Anyways, here is what I have for now - could certainly do with some tidying/refactoring but it's late and I'm hoping for some good critique, the flaws pointed out and a much better way of doing this to emerge:-)

 

  private static bool CustomCompare(string word, string mask)
 {
 int wordOffset=0;
 
 if (string.IsNullOrWhiteSpace(word))
 {
 return false;
 }
 
 for (int maskOffset = 0; maskOffset < mask.Length; maskOffset++)
 {
 if (word[wordOffset] == '*') //treating the wildcard '*' char as an illegal char in the word
 {
 return false;
 }
 
 if (mask[maskOffset] == word[wordOffset])
 {
 wordOffset++;
 }
 else
 {
 if (mask[maskOffset] == '*')
 {
 if (maskOffset == mask.Length - 1) //at end of mask, so rest of string will always match
 {
 return true;
 }
 else
 {
 maskOffset++;
 //work along the string until we match again
 while ((word[wordOffset] != mask[maskOffset]) && (wordOffset < word.Length - 1))
 {
 wordOffset++;
 }
 }
 
 //if '*' was at end of fully matched mask, (i.e. "str" == str*) we're done
 if (wordOffset == word.Length - 1)
 {
 return true;
 }
 else
 {
 //now wordoffset is at the next matching character - we need to get the length of the subpattern until the next wildcard or the end of mask
 int subMaskOffset = maskOffset; //mark the start of the submask
 while (maskOffset < mask.Length - 1 && mask[maskOffset + 1] != '*')
 {
 maskOffset++;
 }
 int subMaskLength = (maskOffset - subMaskOffset) + 1;
 
 //Now we know the length of the submask we got to find the last match for it in the word
 bool everMatched = false;
 
 int wordRhs = wordOffset;
 
 while (wordRhs < word.Length - subMaskLength + 1)
 {
 bool matchedletter = true; //reset each time we match the pattern
 
 for (int y = 0; y < subMaskLength; y++)
 {
 if (word[wordRhs + y] != mask[subMaskOffset + y])
 {
 matchedletter = false;
 }
 }
 
 if (matchedletter) //all letters in pattern matched
 {
 wordOffset = wordRhs + subMaskLength; //move along the length of the match
 wordRhs = wordOffset;
 everMatched = true;
 }
 else
 {
 wordRhs++; //else move along one and keep looking for the pattern
 }
 }
 
 if (!everMatched)
 {
 return false; //submask not present in rhs of word
 }
 }
 }
 else
 {
 return false;
 }
 }
 }
 return true; //if we get here - the mask matches the word
 }

  

If this puzzle were to be used in an interview situation and the candidate delivers a working prototype (on the whiteboard) perhaps like the above (but of course perhaps much more efficient and robust), what else should we then be thinking about?

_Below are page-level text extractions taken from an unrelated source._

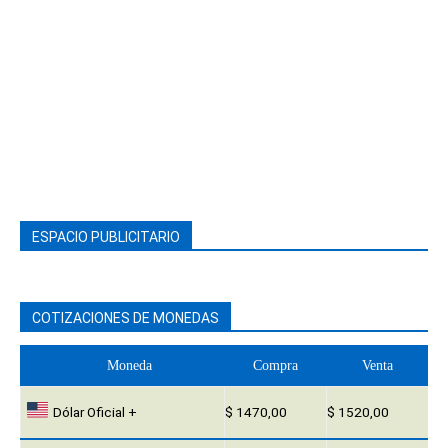
ESPACIO PUBLICITARIO
COTIZACIONES DE MONEDAS
Moneda
Compra
Venta
Dólar Oficial +
$ 1470,00
$ 1520,00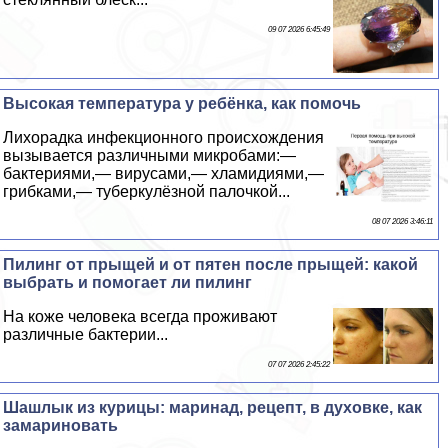
09 07 2026 6:45:49
Высокая температура у ребёнка, как помочь
Лихорадка инфекционного происхождения
вызывается различными микробами:—
бактериями,— вирусами,— xлaмидиями,—
грибками,— туберкулёзной палочкой...
08 07 2026 3:46:11
Пилинг от прыщей и от пятен после прыщей: какой
выбрать и помогает ли пилинг
На коже человека всегда проживают
различные бактерии...
07 07 2026 2:45:22
Шашлык из курицы: маринад, рецепт, в духовке, как
замариновать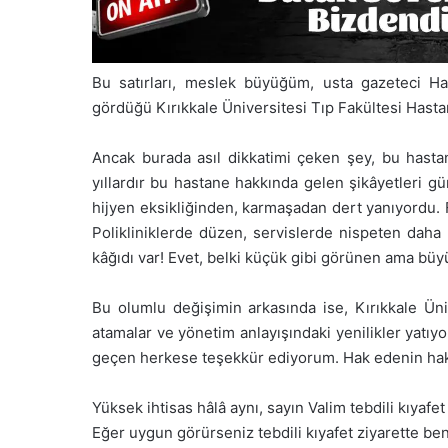
Bu satırları, meslek büyüğüm, usta gazeteci Hak
gördüğü Kırıkkale Üniversitesi Tıp Fakültesi Hasta
Ancak burada asıl dikkatimi çeken şey, bu hasta
yıllardır bu hastane hakkında gelen şikâyetleri gün
hijyen eksikliğinden, karmaşadan dert yanıyordu. 
Polikliniklerde düzen, servislerde nispeten daha 
kâğıdı var! Evet, belki küçük gibi görünen ama büyü
Bu olumlu değişimin arkasında ise, Kırıkkale Üniv
atamalar ve yönetim anlayışındaki yenilikler yatıy
geçen herkese teşekkür ediyorum. Hak edenin ha
Yüksek ihtisas hâlâ aynı, sayın Valim tebdili kıyafet
Eğer uygun görürseniz tebdili kıyafet ziyarette ben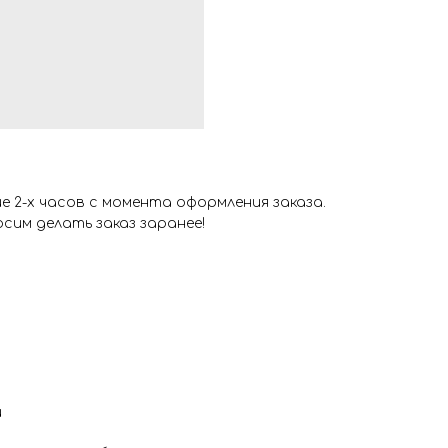
 2-х часов с момента оформления заказа.
сим делать заказ заранее!
и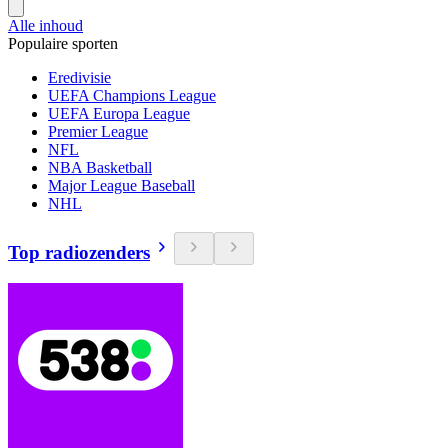
Alle inhoud
Populaire sporten
Eredivisie
UEFA Champions League
UEFA Europa League
Premier League
NFL
NBA Basketball
Major League Baseball
NHL
Top radiozenders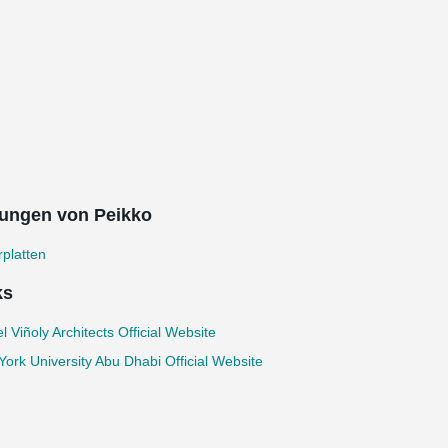
ungen von Peikko
platten
ks
l Viñoly Architects Official Website
ork University Abu Dhabi Official Website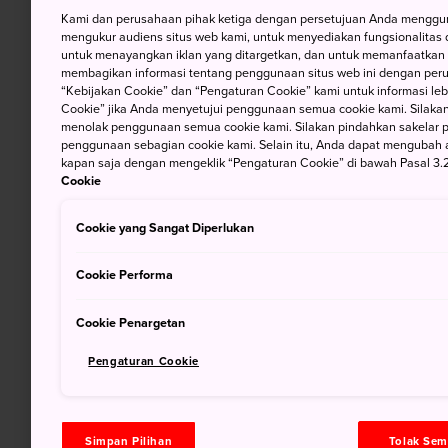
Kami dan perusahaan pihak ketiga dengan persetujuan Anda mengguna
mengukur audiens situs web kami, untuk menyediakan fungsionalitas d
untuk menayangkan iklan yang ditargetkan, dan untuk memanfaatkan f
membagikan informasi tentang penggunaan situs web ini dengan perus
“Kebijakan Cookie” dan “Pengaturan Cookie” kami untuk informasi lebi
Cookie” jika Anda menyetujui penggunaan semua cookie kami. Silakan
menolak penggunaan semua cookie kami. Silakan pindahkan sakelar pem
penggunaan sebagian cookie kami. Selain itu, Anda dapat mengubah 
kapan saja dengan mengeklik “Pengaturan Cookie” di bawah Pasal 3.2
Cookie
Cookie yang Sangat Diperlukan
Cookie Performa
Cookie Penargetan
Pengaturan Cookie
Simpan Pilihan
Tolak Se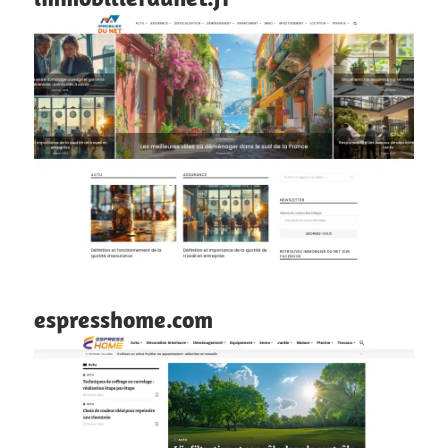
espresshome.com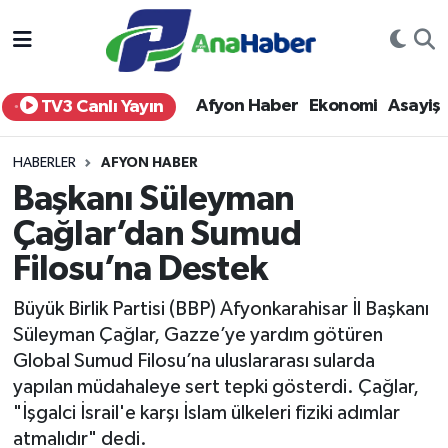
Yurt Haber
Afyonkarahisar Nöbetçi Eczaneler
Afyon Haber
Ekonomi
Asayiş
TV3 Canlı Yayın
Afyon Haber
Afyonkarahisar Hava Durumu
HABERLER
AFYON HABER
Ekonomi
Afyonkarahisar Namaz Vakitleri
Başkanı Süleyman
Çağlar’dan Sumud
Siyaset
Afyonkarahisar Trafik Yoğunluk Haritası
Filosu’na Destek
Spor
Süper Lig Puan Durumu ve Fikstür
Büyük Birlik Partisi (BBP) Afyonkarahisar İl Başkanı
Eğitim
Tüm Manşetler
Süleyman Çağlar, Gazze’ye yardım götüren
Global Sumud Filosu’na uluslararası sularda
Sağlık
Son Dakika Haberleri
yapılan müdahaleye sert tepki gösterdi. Çağlar,
"İşgalci İsrail'e karşı İslam ülkeleri fiziki adımlar
Teknoloji
Haber Arşivi
atmalıdır" dedi.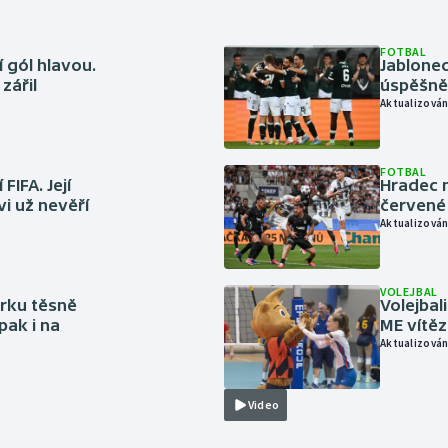
FOTBAL
 gól hlavou.
Jablonec
zářil
úspěšně 
Aktualizován
FOTBAL
FIFA. Její
Hradec n
vi už nevěří
červené
Aktualizován
VOLEJBAL
rku těsně
Volejbal
pak i na
ME vítě
Aktualizován
Video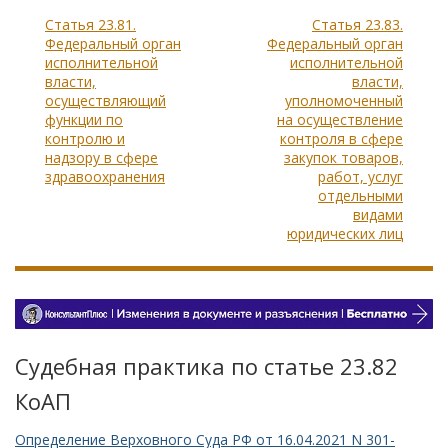
Статья 23.81.
Статья 23.83.
Федеральный орган
Федеральный орган
исполнительной
исполнительной
власти,
власти,
осуществляющий
уполномоченный
функции по
на осуществление
контролю и
контроля в сфере
надзору в сфере
закупок товаров,
здравоохранения
работ, услуг
отдельными
видами
юридических лиц
Судебная практика по статье 23.82
КоАП
Определение Верховного Суда РФ от 16.04.2021 N 301-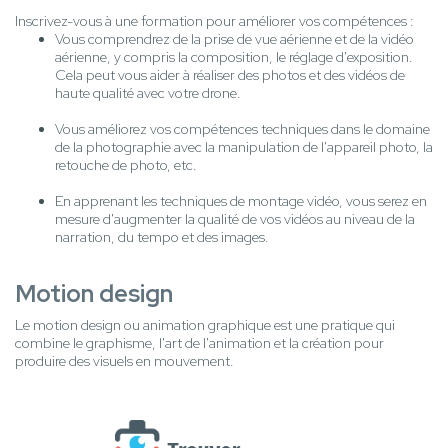
Inscrivez-vous à une formation pour améliorer vos compétences :
Vous comprendrez de la prise de vue aérienne et de la vidéo
aérienne, y compris la composition, le réglage d'exposition.
Cela peut vous aider à réaliser des photos et des vidéos de
haute qualité avec votre drone.
Vous améliorez vos compétences techniques dans le domaine
de la photographie avec la manipulation de l'appareil photo, la
retouche de photo, etc.
En apprenant les techniques de montage vidéo, vous serez en
mesure d'augmenter la qualité de vos vidéos au niveau de la
narration, du tempo et des images.
Motion design
Le motion design ou animation graphique est une pratique qui
combine le graphisme, l'art de l'animation et la création pour
produire des visuels en mouvement.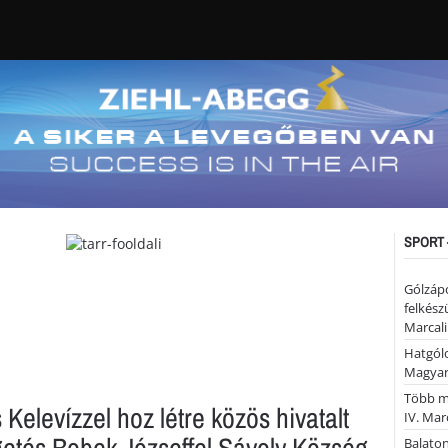
SPORT 
Gólzáp
felkész
Marcali
Hatgólo
Magyar
Több mi
 Kelevízzel hoz létre közös hivatalt
IV. Mar
getés Bobek Józseffel Sávoly Község
Balaton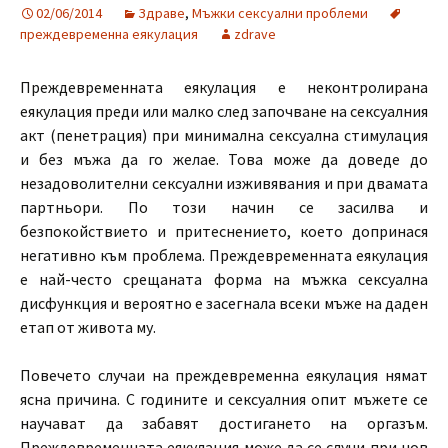
02/06/2014
Здраве
,
Мъжки сексуални проблеми
преждевременна еякулация
zdrave
Преждевременната еякулация е неконтролирана
еякулация преди или малко след започване на сексуалния
акт (пенетрация) при минимална сексуална стимулация
и без мъжа да го желае. Това може да доведе до
незадоволителни сексуални изживявания и при двамата
партньори. По този начин се засилва и
безпокойствието и притеснението, което допринася
негативно към проблема. Преждевременната еякулация
е най-често срещаната форма на мъжка сексуална
дисфункция и вероятно е засегнала всеки мъже на даден
етап от живота му.
Повечето случаи на преждевременна еякулация нямат
ясна причина. С годините и сексуалния опит мъжете се
научават да забавят достигането на оргазъм.
Преждевременната еякулация може да се случи при нов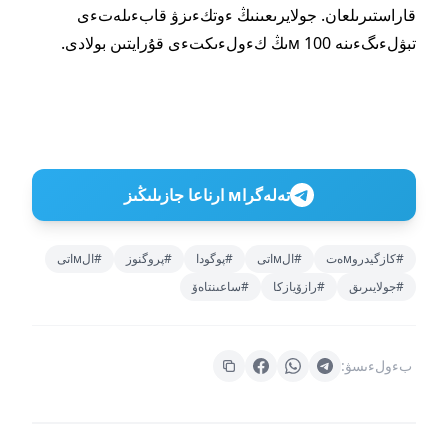
قاراستىرىلعان. جولايرىعىنىڭ ءوتكءىزۋ قابءىلەتءى
تبۋلءىگءىنە 100 мىڭ كءولءىكتءى قۇرايتىن بولادى.
تەلەگراм ارناعا جازىلىڭىز
#كازگيدروмەت
#الмاتى
#پوگودا
#پروگنوز
#الмاتى
#جولايىرىق
#رازۆيازكا
#ساعىنتاەۆ
بءولءىسۋ: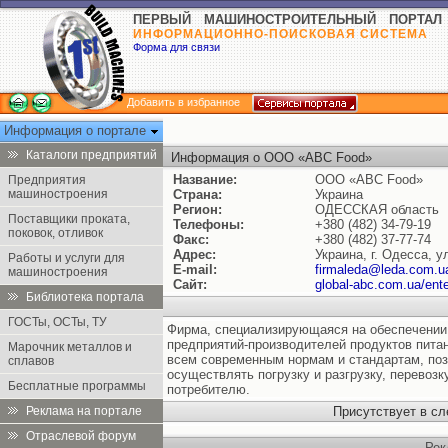
ПЕРВЫЙ МАШИНОСТРОИТЕЛЬНЫЙ ПОРТАЛ
ИНФОРМАЦИОННО-ПОИСКОВАЯ СИСТЕМА
Форма для связи
Добавить в избранное
Информация о портале
Каталоги предприятий
Информация о ООО «ABC Food»
Название:
ООО «ABC Food»
Предприятия
машиностроения
Страна:
Украина
Регион:
ОДЕССКАЯ область
Поставщики проката,
Телефоны:
+380 (482) 34-79-19
поковок, отливок
Факс:
+380 (482) 37-77-74
Адрес:
Украина, г. Одесса, у
Работы и услуги для
E-mail:
firmaleda@leda.com.u
машиностроения
Сайт:
global-abc.com.ua/ente
Библиотека портала
ГОСТы, ОСТы, ТУ
Фирма, специализирующаяся на обеспечении
предприятий-производителей продуктов пита
Марочник металлов и
всем современным нормам и стандартам, по
сплавов
осуществлять погрузку и разгрузку, перевозк
Бесплатные программы
потребителю.
Реклама на портале
Присутствует в с
Отраслевой форум
Рек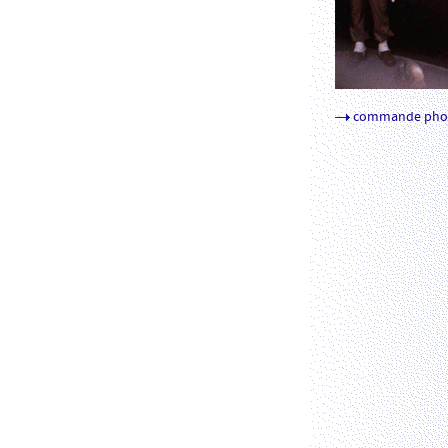
commande pho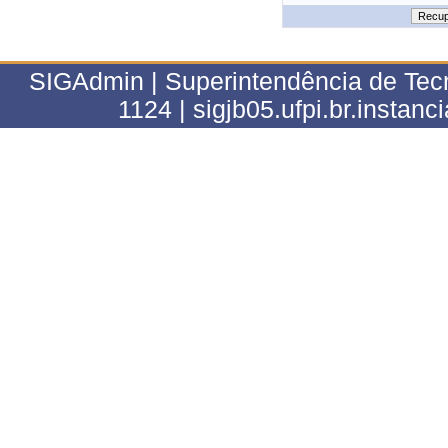
SIGAdmin | Superintendência de Tecn
1124 | sigjb05.ufpi.br.instanc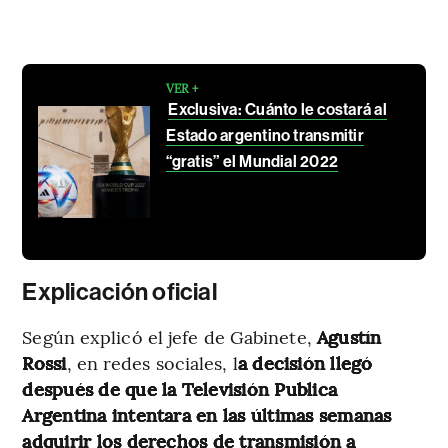
VER +
Exclusiva: Cuánto le costará al
Estado argentino transmitir
“gratis” el Mundial 2022
Explicación oficial
Según explicó el jefe de Gabinete,
Agustín
Rossi
, en redes sociales, l
a decisión llegó
después de que la Televisión Publica
Argentina intentara en las últimas semanas
adquirir los derechos de transmisión a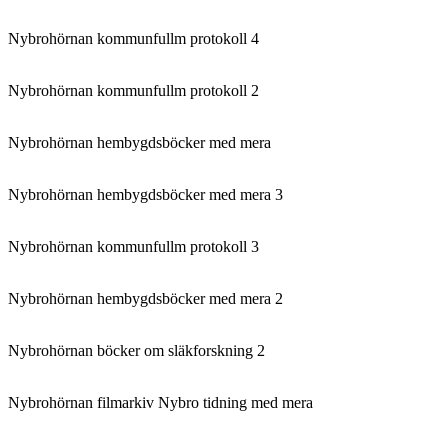
Nybrohörnan kommunfullm protokoll 4
Nybrohörnan kommunfullm protokoll 2
Nybrohörnan hembygdsböcker med mera
Nybrohörnan hembygdsböcker med mera 3
Nybrohörnan kommunfullm protokoll 3
Nybrohörnan hembygdsböcker med mera 2
Nybrohörnan böcker om släkforskning 2
Nybrohörnan filmarkiv Nybro tidning med mera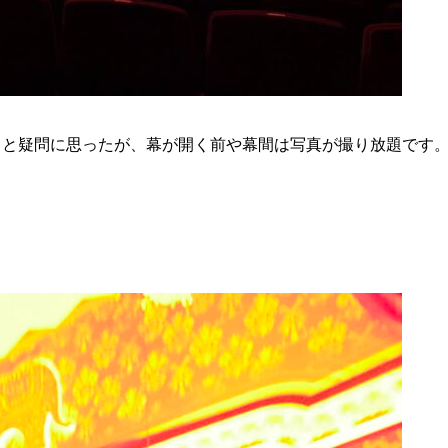
ろと疑問に思ったが、幕が開く前や幕間は写真が撮り放題です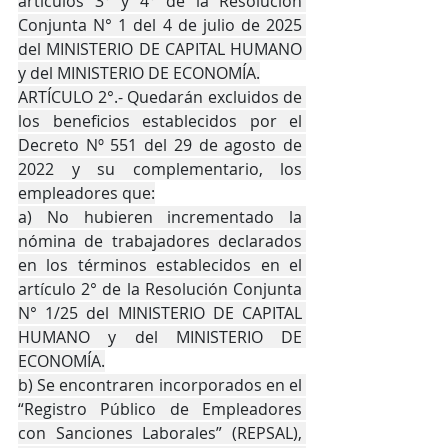
artículos 3° y 4° de la Resolución 
Conjunta N° 1 del 4 de julio de 2025 
del MINISTERIO DE CAPITAL HUMANO 
y del MINISTERIO DE ECONOMÍA.
ARTÍCULO 2°.- Quedarán excluidos de 
los beneficios establecidos por el 
Decreto Nº 551 del 29 de agosto de 
2022 y su complementario, los 
empleadores que:
a) No hubieren incrementado la 
nómina de trabajadores declarados 
en los términos establecidos en el 
artículo 2° de la Resolución Conjunta 
N° 1/25 del MINISTERIO DE CAPITAL 
HUMANO y del MINISTERIO DE 
ECONOMÍA.
b) Se encontraren incorporados en el 
“Registro Público de Empleadores 
con Sanciones Laborales” (REPSAL), 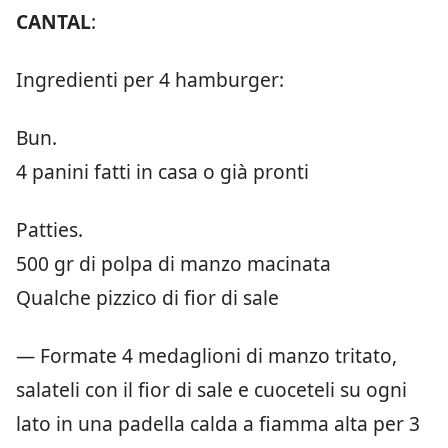
CANTAL
:
Ingredienti per 4 hamburger:
Bun.
4 panini fatti in casa o già pronti
Patties.
500 gr di polpa di manzo macinata
Qualche pizzico di fior di sale
— Formate 4 medaglioni di manzo tritato,
salateli con il fior di sale e cuoceteli su ogni
lato in una padella calda a fiamma alta per 3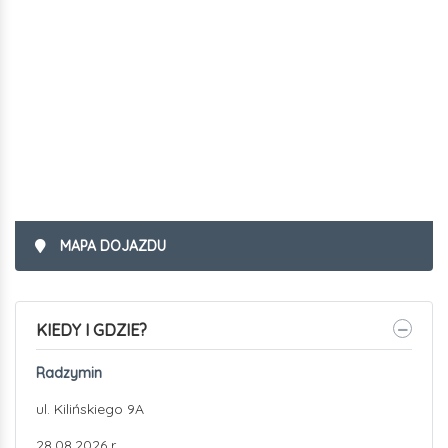
MAPA DOJAZDU
KIEDY I GDZIE?
Radzymin
ul. Kilińskiego 9A
28.08.2026 r.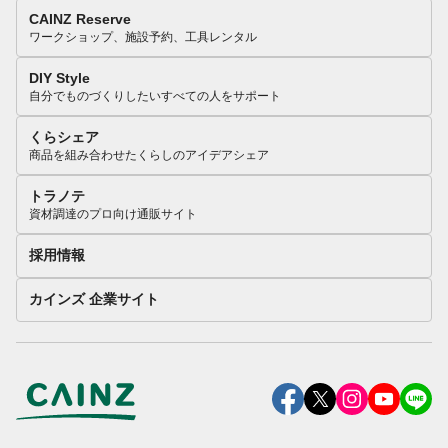
CAINZ Reserve
ワークショップ、施設予約、工具レンタル
DIY Style
自分でものづくりしたいすべての人をサポート
くらシェア
商品を組み合わせたくらしのアイデアシェア
トラノテ
資材調達のプロ向け通販サイト
採用情報
カインズ 企業サイト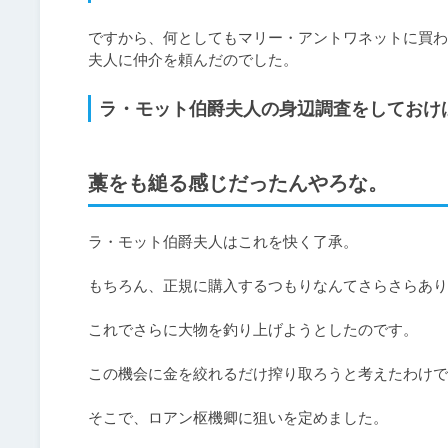
ですから、何としてもマリー・アントワネットに買わ
夫人に仲介を頼んだのでした。
ラ・モット伯爵夫人の身辺調査をしておけ
藁をも縋る感じだったんやろな。
ラ・モット伯爵夫人はこれを快く了承。

もちろん、正規に購入するつもりなんてさらさらあり
これでさらに大物を釣り上げようとしたのです。

この機会に金を絞れるだけ搾り取ろうと考えたわけで
そこで、ロアン枢機卿に狙いを定めました。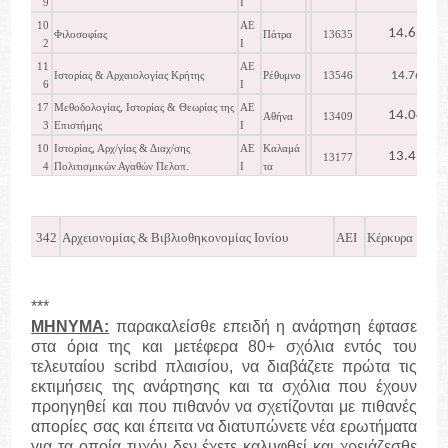
9
Ι
10
ΑΕ
14.630
Φιλοσοφίας
Πάτρα
13635
2
Ι
11
ΑΕ
14.767
Ιστορίας & Αρχαιολογίας Κρήτης
Ρέθυμνο
13546
6
Ι
17
Μεθοδολογίας, Ιστορίας & Θεωρίας της
ΑΕ
14.046
Αθήνα
13409
3
Επιστήμης
Ι
10
Ιστορίας, Αρχ/γίας & Διαχ/σης
ΑΕ
Καλαμά
13.415
13177
4
Πολιτισμικών Αγαθών Πελοπ.
Ι
τα
342
Αρχειονομίας & Βιβλιοθηκονομίας Ιονίου
ΑΕΙ
Κέρκυρα
1
***
ΜΗΝΥΜΑ:
παρακαλείσθε επειδή η ανάρτηση έφτασε
στα όρια της και μετέφερα 80+ σχόλια εντός του
τελευταίου
scribd
πλαισίου, να διαβάζετε πρώτα τις
εκτιμήσεις της ανάρτησης και τα σχόλια που έχουν
προηγηθεί και που πιθανόν να σχετίζονται με πιθανές
απορίες σας και έπειτα να διατυπώνετε νέα ερωτήματα
για τα οποία τυχόν δεν έχετε καλυφθεί και χρειάζεσθε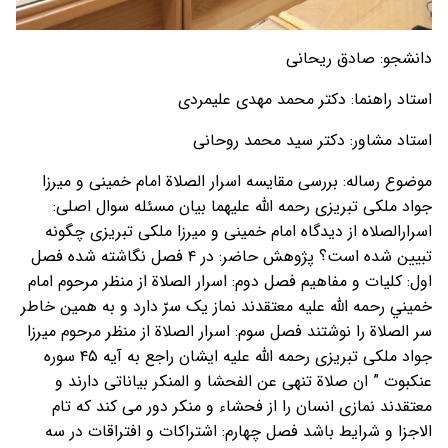
دانشجو: صادق ریحانی
استاد راهنما: دکتر محمد مهدی علیمردی
استاد مشاور: دکتر سید محمد روحانی
موضوع رساله: بررسی مقایسه اسرار الصلاة امام خمینی و میرزا
جواد ملکی تبریزی رحمه الله علیهما بیان مسئله سوال اصلی:
اسرارالصلاه از دیدگاه امام خمینی و میرزا ملکی تبریزی چگونه
تبیین شده است؟ پژوهش حاضر: در ۴ فصل نگاشته شده فصل
اول: کلیات و مفاهیم فصل دوم: اسرار الصلاة از منظر مرحوم امام
خميني رحمه الله علیه معتقدند نماز یک سرّ دارد و به همین خاطر
سر الصلاة را نوشتند فصل سوم: اسرار الصلاة از منظر مرحوم میرزا
جواد ملکی تبریزی رحمه الله علیه ایشان راجع به آیه ۴۵ سوره
عنکبوت ” ان صلاة تنهی عن الفحشا و المنکر بیاناتی دارند و
معتقدند نمازی انسان را از فحشاء و منکر دور می کند که تام
الاجزا و شرایط باشد فصل چهارم: اشتراکات و افتراقات در سه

I imagine (and again would welcome comment on this, just my thoughts as of now) that the next questions for this particular one would be along the lines of these:

1) What unit tests would you write for this method

  • and my answers would probably include:
    • Pass in empty string and various patterns to match, like these:

CustomCompare("\0", "M*ft Co*ion");

CustomCompare("*", "*");

CustomCompare("Microsoftft Corporation", "M*ft Co*ion");

CustomCompare("Microsoftft", "M*ft");

CustomCompare("Microsofftft", "M*ft");

 

2) Depending on time we could ask to add processing for a single char wildcard (like '?' in DOS).

3) Could potentially for this to be implemented using recursion (where the RHS processing part is refactored as a recursive method).

Comments

  • Anonymous
    March 08, 2013
    Awesome! This really helped me out.